Miró a su alrededor, nervioso. Me dio la sensación de que temía que alguien pudiera escuchar nuestra conversación, lo que me pareció, por cierto, un tanto extraño. Cualquier transeúnte que pasara por allí, me vería hablando sola, me tomaría por una pirada y no se atrevería a acercarse.

—¿Con quién has estado hablando? —preguntó.

—Con nadie. Tan solo he hecho ciertas averiguaciones. ¿Acaso no es eso lo que esperabas de mí? ¿Que fuera una chica con recursos? —pregunté, pero no le di opción a replicar—. Dado que estabas investigando a Darius cuando te asesinaron, él es nuestro principal sospechoso.

—No solo abrí una investigación —corrigió Fremont—. Quise detenerle.

—¿Para que no traficara?

Hizo una pausa.

—Sí.

Otro escalofrío.

—¿Trabajabas con Devlin?

Murmuró unas palabras que fui incapaz de comprender. Tuve la impresión de que había articulado un cántico o un encantamiento.

—¿Qué estás haciendo?

No hubo respuesta.

—¿Por qué todo el mundo teme a Darius Goodwine? —pregunté, al borde de la histeria—. Ya no supone ninguna amenaza para ti.

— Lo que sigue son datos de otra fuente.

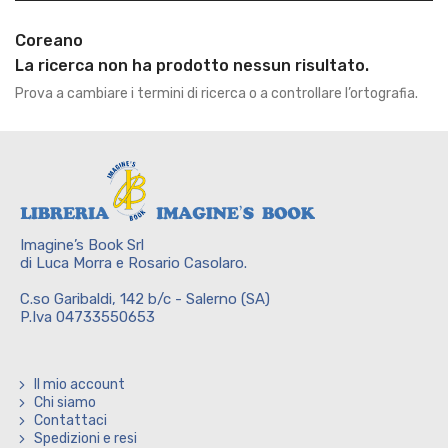
Coreano
La ricerca non ha prodotto nessun risultato.
Prova a cambiare i termini di ricerca o a controllare l’ortografia.
Imagine’s Book Srl
di Luca Morra e Rosario Casolaro.
C.so Garibaldi, 142 b/c - Salerno (SA)
P.Iva 04733550653
Il mio account
Chi siamo
Contattaci
Spedizioni e resi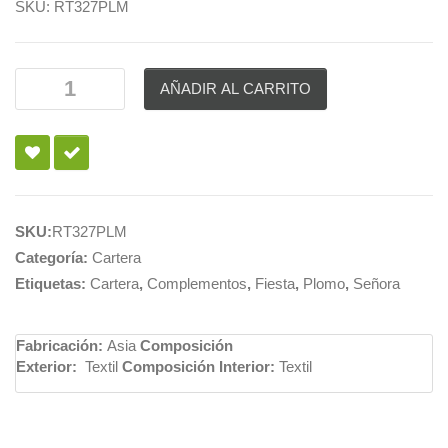
SKU:
RT327PLM
AÑADIR AL CARRITO
SKU:
RT327PLM
Categoría:
Cartera
Etiquetas:
Cartera
,
Complementos
,
Fiesta
,
Plomo
,
Señora
Fabricación:
Asia
Composición
Exterior:
Textil
Composición Interior:
Textil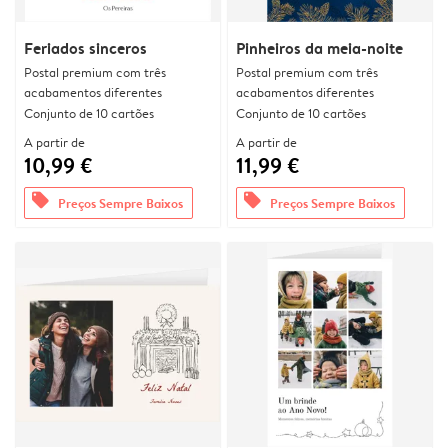
Feriados sinceros
Pinheiros da meia-noite
Postal premium com três
Postal premium com três
acabamentos diferentes
acabamentos diferentes
Conjunto de 10 cartões
Conjunto de 10 cartões
A partir de
A partir de
10,99 €
11,99 €
offers
offers
Preços Sempre Baixos
Preços Sempre Baixos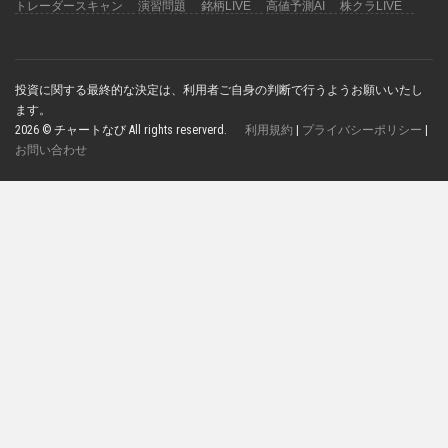
トレーダースキャン
演習問題
銘柄LIVE
高値予測AI
株クラLIVE
投資に関する最終的な決定は、利用者ご自身の判断で行うようお願いいたし
ます。
2026 © チャートなび All rights reserverd.
利用規約
|
プライバシーポリシー
|
お問い合わせ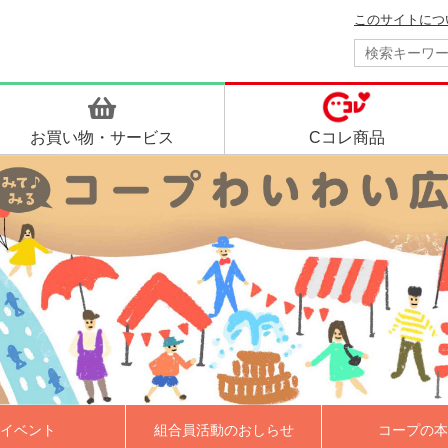
このサイトにつ
お買い物・
サービス
Cコレ商品
イベント
組合員活動のおしらせ
コープの本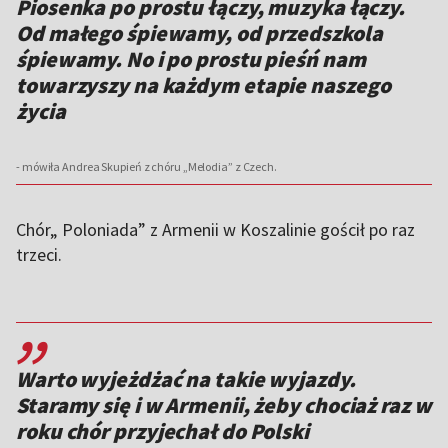
Piosenka po prostu łączy, muzyka łączy.
Od małego śpiewamy, od przedszkola
śpiewamy. No i po prostu pieśń nam
towarzyszy na każdym etapie naszego
życia
- mówiła Andrea Skupień z chóru „Melodia” z Czech.
Chór„ Poloniada” z Armenii w Koszalinie gościł po raz
trzeci.
,,
Warto wyjeżdżać na takie wyjazdy.
Staramy się i w Armenii, żeby chociaż raz w
roku chór przyjechał do Polski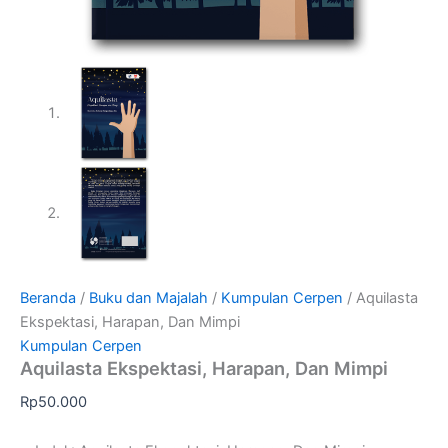
Beranda
/
Buku dan Majalah
/
Kumpulan Cerpen
/ Aquilasta
Ekspektasi, Harapan, Dan Mimpi
Kumpulan Cerpen
Aquilasta Ekspektasi, Harapan, Dan Mimpi
Rp
50.000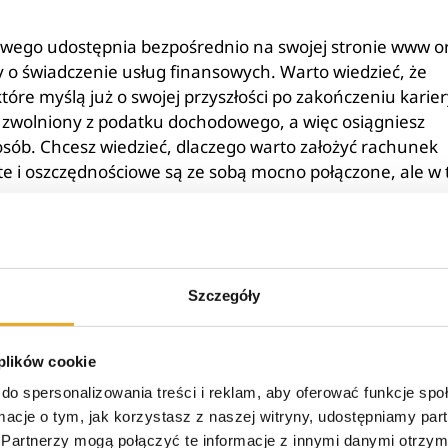
wego udostępnia bezpośrednio na swojej stronie www o
 świadczenie usług finansowych. Warto wiedzieć, że
óre myślą już o swojej przyszłości po zakończeniu karier
 zwolniony z podatku dochodowego, a więc osiągniesz
osób. Chcesz wiedzieć, dlaczego warto założyć rachunek
te
i oszczędnościowe są ze sobą mocno połączone, ale w
a na emeryturę;
cze na rok 2021);
 porównaniu do lokat dostępnych na rynku;
Szczegóły
usisz regularnie wpłacać środków na konto bankowe –
 możliwości finansowych.
 plików cookie
czędnościowe w BPS?
do spersonalizowania treści i reklam, aby oferować funkcje sp
ormacje o tym, jak korzystasz z naszej witryny, udostępniamy p
Partnerzy mogą połączyć te informacje z innymi danymi otrzym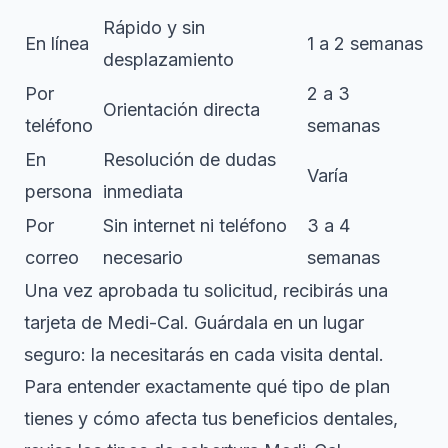
Rápido y sin
En línea
1 a 2 semanas
desplazamiento
Por
2 a 3
Orientación directa
teléfono
semanas
En
Resolución de dudas
Varía
persona
inmediata
Por
Sin internet ni teléfono
3 a 4
correo
necesario
semanas
Una vez aprobada tu solicitud, recibirás una
tarjeta de Medi-Cal. Guárdala en un lugar
seguro: la necesitarás en cada visita dental.
Para entender exactamente qué tipo de plan
tienes y cómo afecta tus beneficios dentales,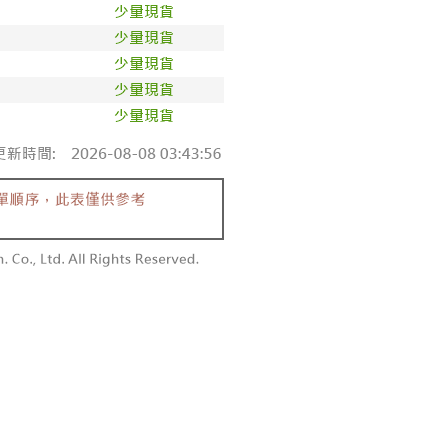
依本服務之必要範圍內提供個人資料，並將交易相關給付款項請
0，滿NT$1,800(含以上)免運費
讓予恩沛科技股份有限公司。
個人資料處理事宜，請瀏覽以下網址：
1取貨
ee.tw/terms/#terms3
0，滿NT$1,600(含以上)免運費
年的使用者請事先徵得法定代理人或監護人之同意方可使用
E先享後付」，若未經同意申辦者引起之損失，本公司不負相關責
AFTEE先享後付」時，將依據個別帳號之用戶狀況，依本公司
00，滿NT$2,500(含以上)免運費
核予不同之上限額度；若仍有額度不足之情形，本公司將視審查
用戶進行身份認證。
配送
查看運費
一人註冊多個帳號或使用他人資訊註冊。若發現惡意使用之情
科技股份有限公司將有權停止該用戶之使用額度並採取法律行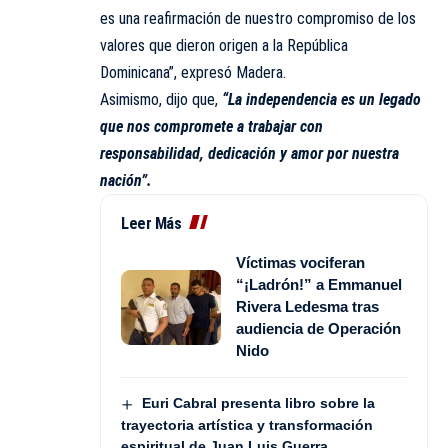
es una reafirmación de nuestro compromiso de los
valores que dieron origen a la República
Dominicana”, expresó Madera.
Asimismo, dijo que,
“La independencia es un legado
que nos compromete a trabajar con
responsabilidad, dedicación y amor por nuestra
nación”.
Leer Más
Víctimas vociferan
“¡Ladrón!” a Emmanuel
Rivera Ledesma tras
audiencia de Operación
Nido
Euri Cabral presenta libro sobre la
trayectoria artística y transformación
espiritual de Juan Luis Guerra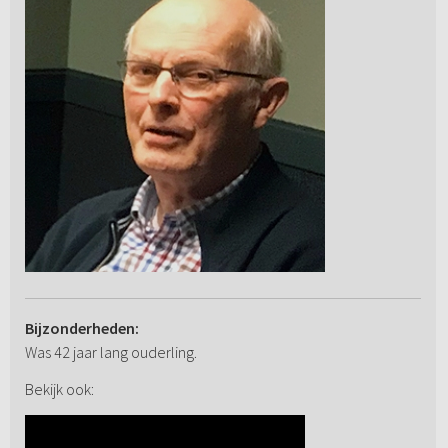
Bijzonderheden:
Was 42 jaar lang ouderling.
Bekijk ook: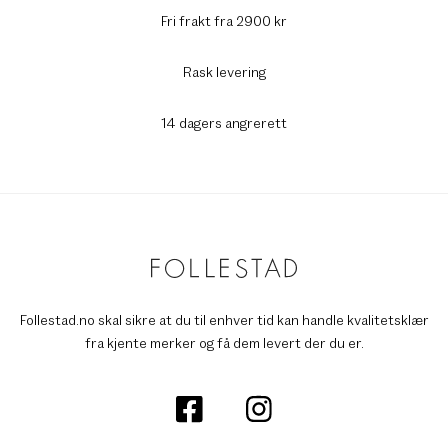
Fri frakt fra 2900 kr
Rask levering
14 dagers angrerett
Follestad.no skal sikre at du til enhver tid kan handle kvalitetsklær
fra kjente merker og få dem levert der du er.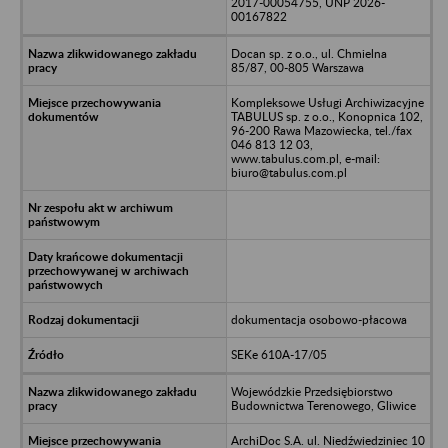
2017-00054755, UNP 2026-
00167822
Docan sp. z o.o., ul. Chmielna
85/87, 00-805 Warszawa
Kompleksowe Usługi Archiwizacyjne
TABULUS sp. z o.o., Konopnica 102,
96-200 Rawa Mazowiecka, tel./fax
046 813 12 03,
www.tabulus.com.pl, e-mail:
biuro@tabulus.com.pl
dokumentacja osobowo-płacowa
SEKe 610A-17/05
Wojewódzkie Przedsiębiorstwo
Budownictwa Terenowego, Gliwice
ArchiDoc S.A. ul. Niedźwiedziniec 10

El fantasma tampoco contestó a eso. Ya estaba empezando a desvanecerse cuando, de repente, se evaporó. Me quedé sola junto a la barandilla, temblando de frío. Mi premonición, al igual que el viento, era cada vez más intensa. El puerto brillaba bajo la luz del sol, pero en la distancia advertí oscuridad.